WHAT YOU WILL DO:
Each line of the data that mentions the string "pixels" needs to be identified and copied.

DATA IN THIS EXERCISE:
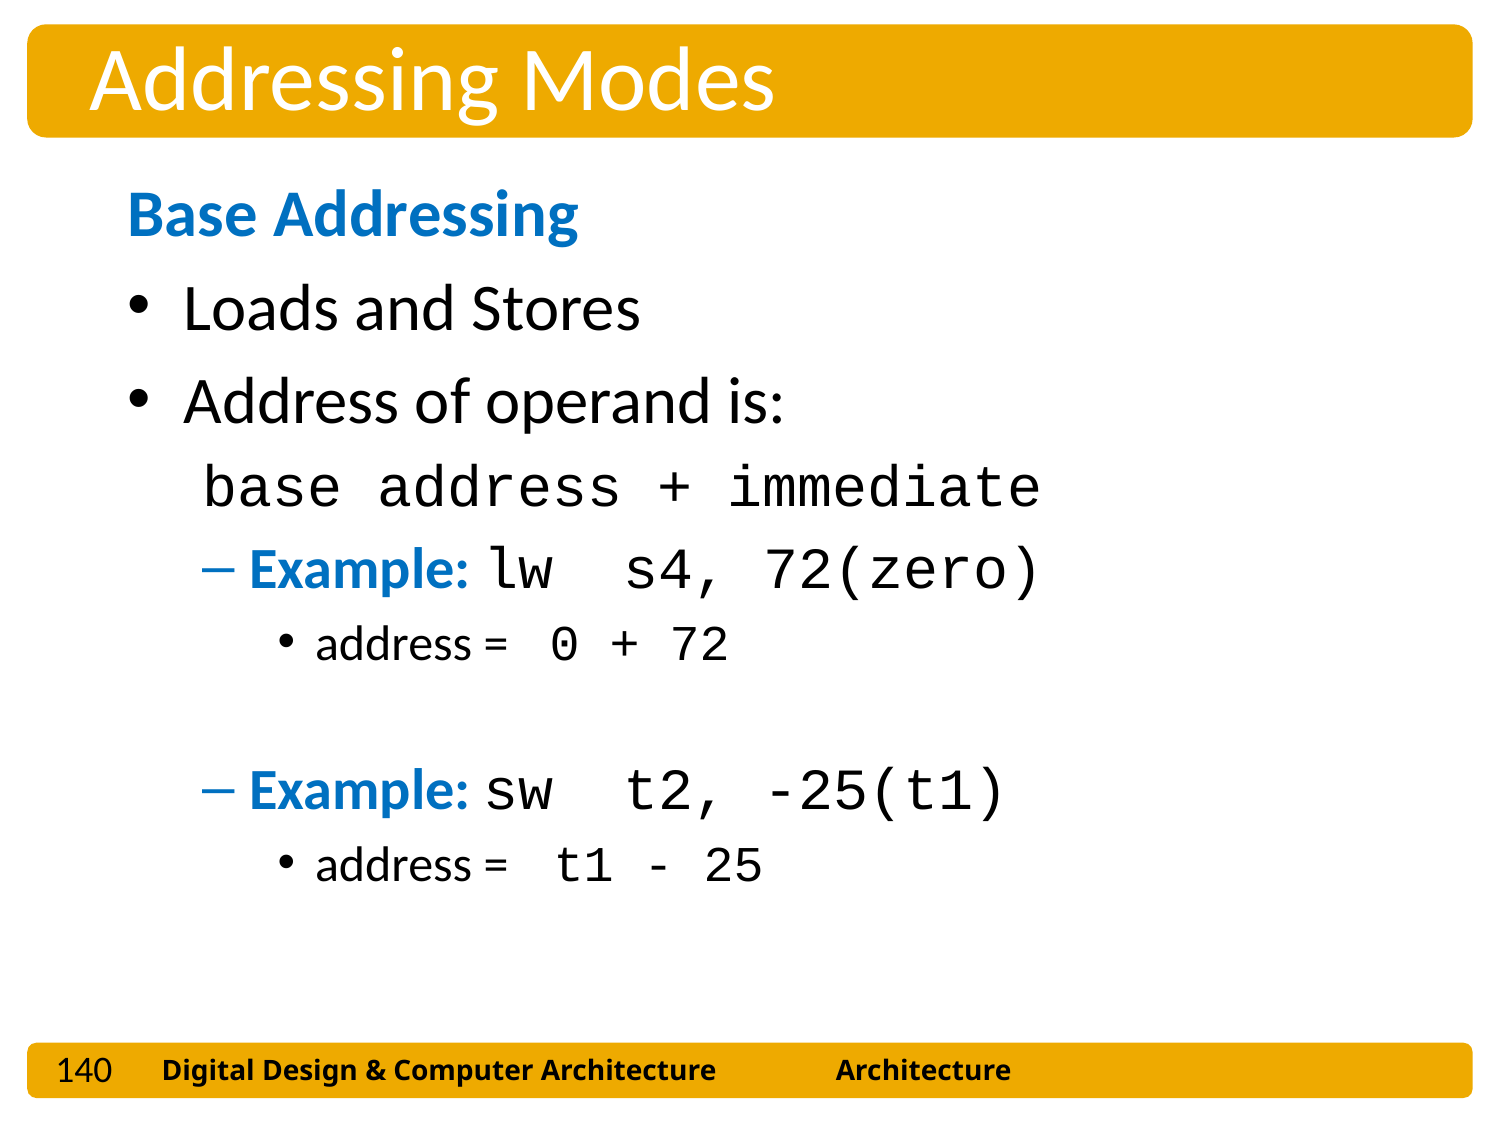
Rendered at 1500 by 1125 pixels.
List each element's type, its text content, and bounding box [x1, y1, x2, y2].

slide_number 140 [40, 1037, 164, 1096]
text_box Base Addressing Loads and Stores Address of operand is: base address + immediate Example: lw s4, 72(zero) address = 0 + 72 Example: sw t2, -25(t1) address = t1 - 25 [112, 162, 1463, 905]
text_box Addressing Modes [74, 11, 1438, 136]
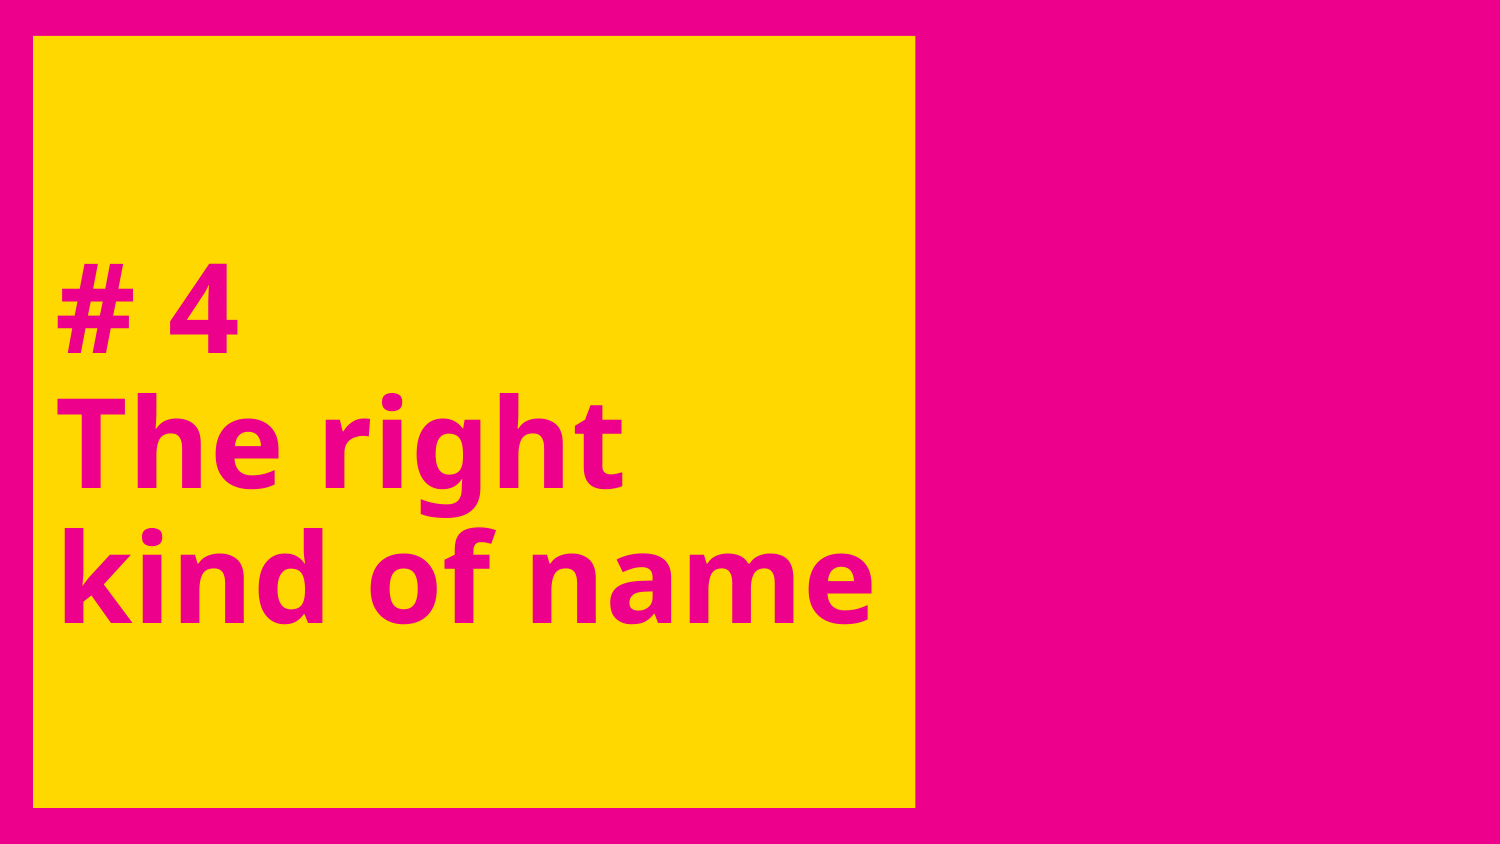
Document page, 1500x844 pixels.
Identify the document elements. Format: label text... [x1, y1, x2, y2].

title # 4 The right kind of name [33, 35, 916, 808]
* * *
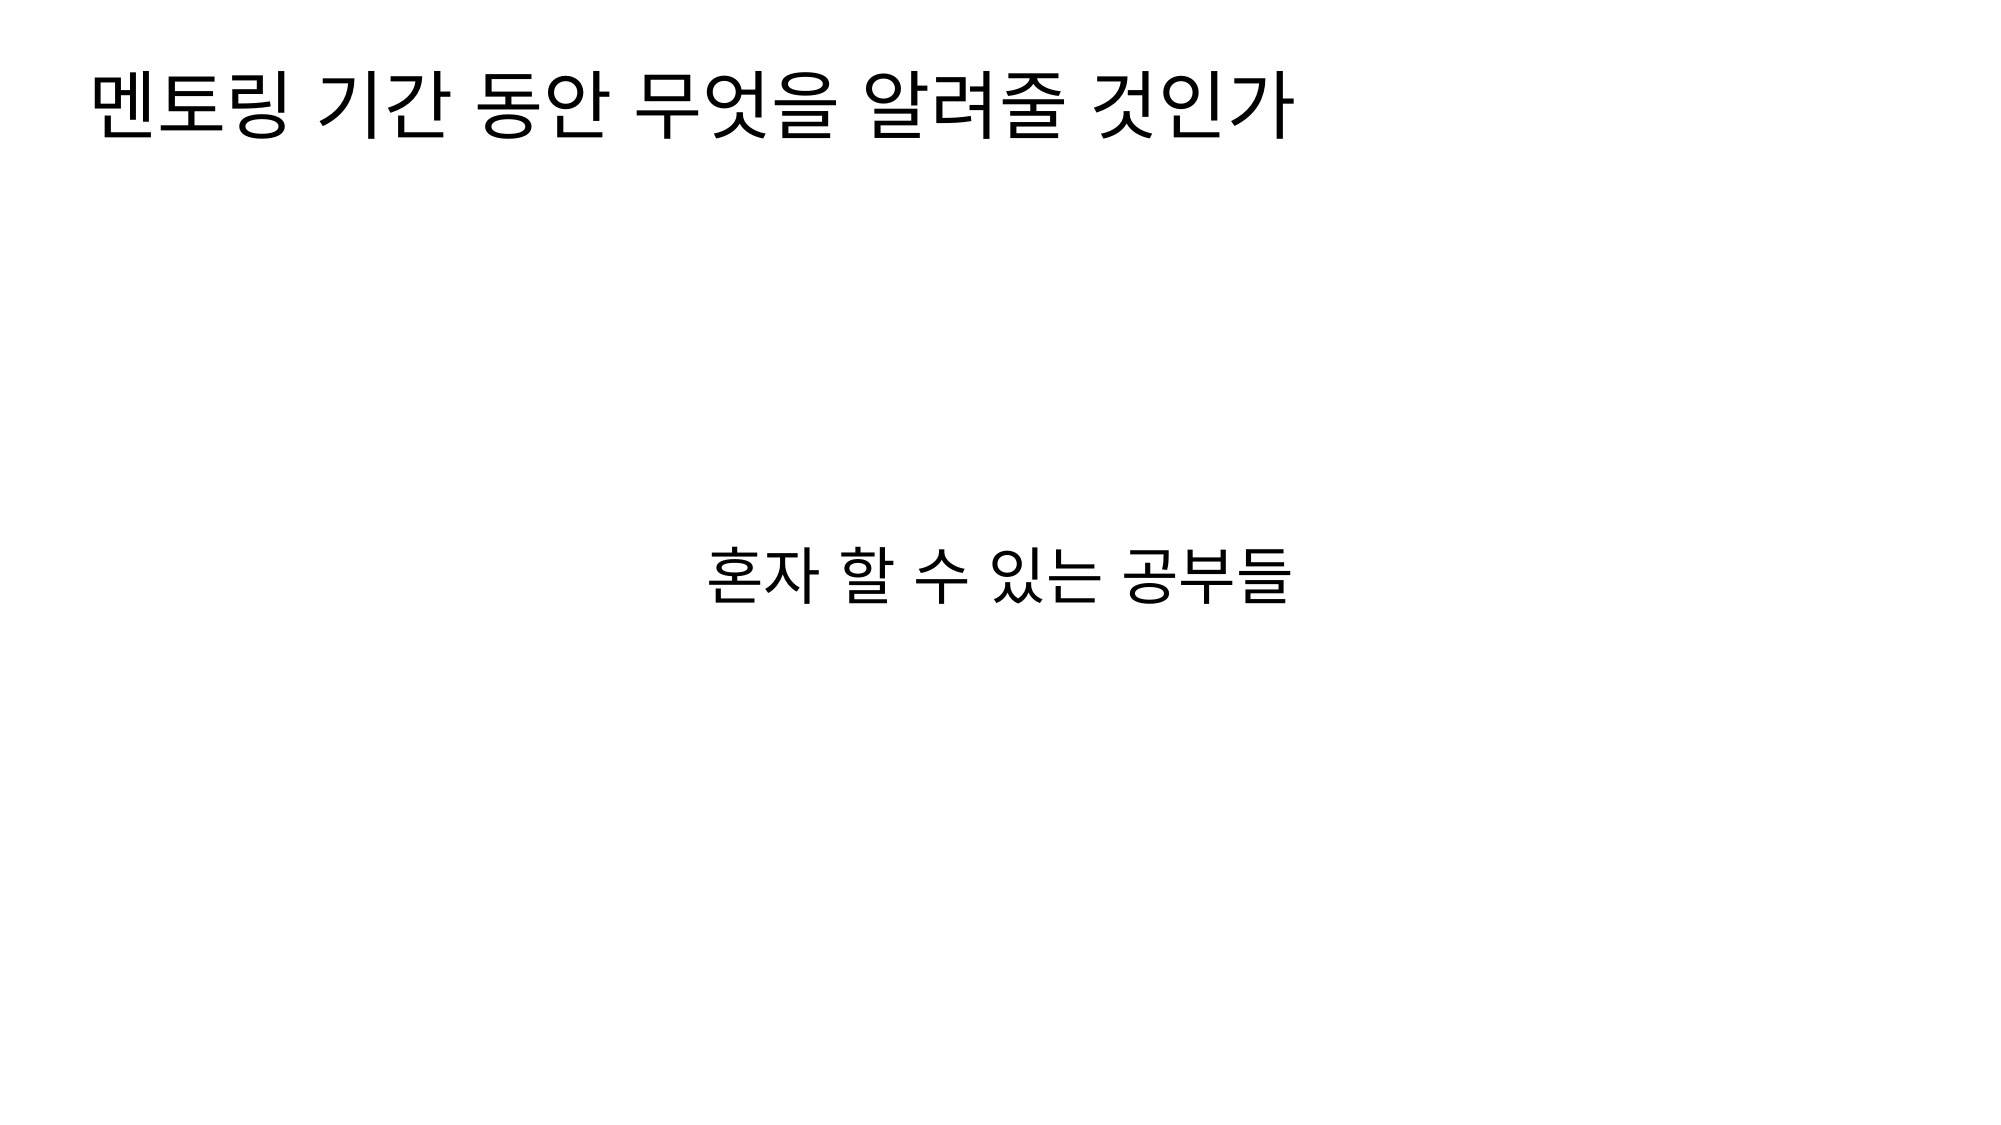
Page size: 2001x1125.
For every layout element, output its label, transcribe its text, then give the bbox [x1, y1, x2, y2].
--
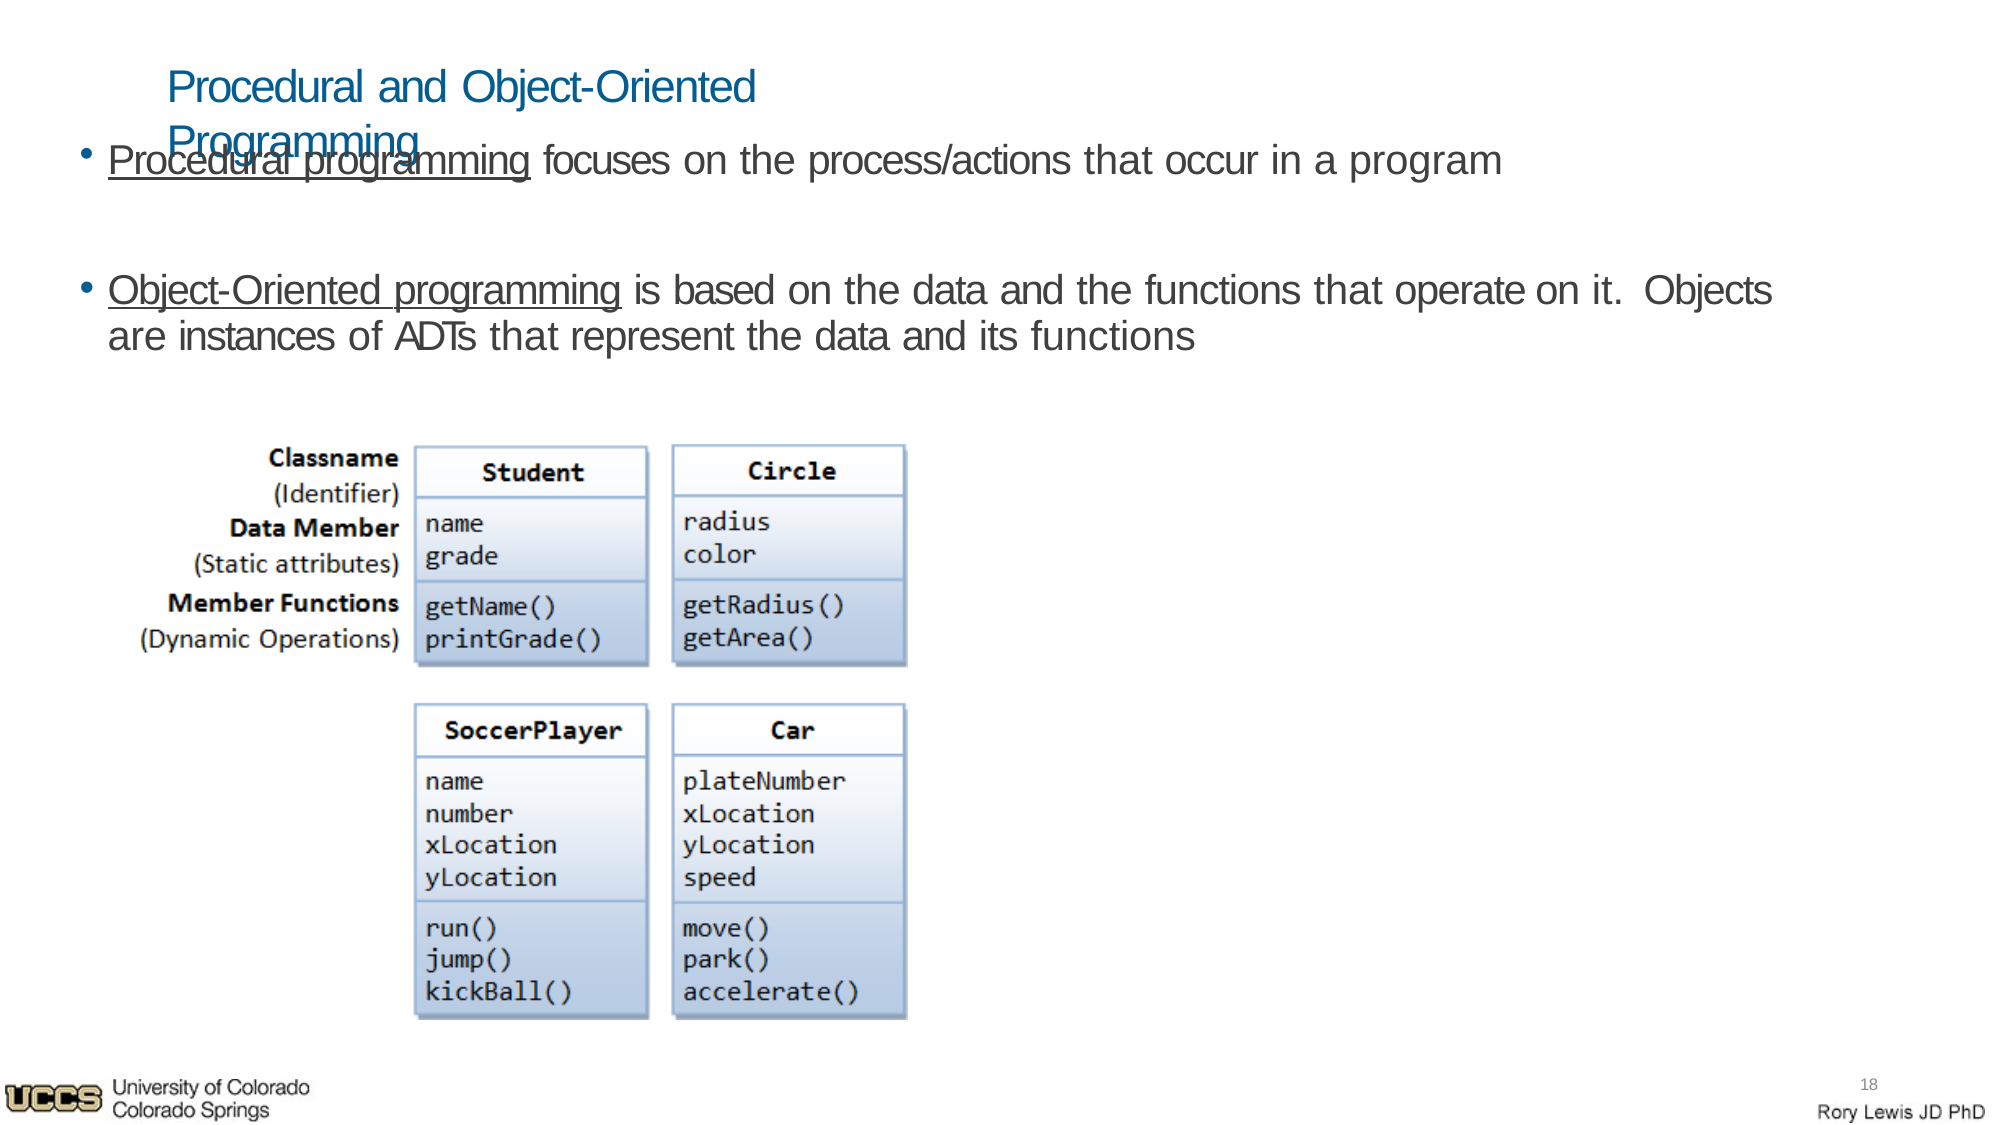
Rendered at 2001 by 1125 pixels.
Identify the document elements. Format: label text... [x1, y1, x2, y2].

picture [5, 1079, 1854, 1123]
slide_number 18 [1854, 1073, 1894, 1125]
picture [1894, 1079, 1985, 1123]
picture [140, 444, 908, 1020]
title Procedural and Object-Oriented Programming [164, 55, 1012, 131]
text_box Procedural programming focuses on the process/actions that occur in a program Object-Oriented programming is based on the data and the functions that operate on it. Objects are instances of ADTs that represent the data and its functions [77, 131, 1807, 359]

WORKED SOLUTION:
Rendered at 1500 by 1125 pixels.
Document page, 1500x844 pixels.
Rendered at 2001 by 1125 pixels.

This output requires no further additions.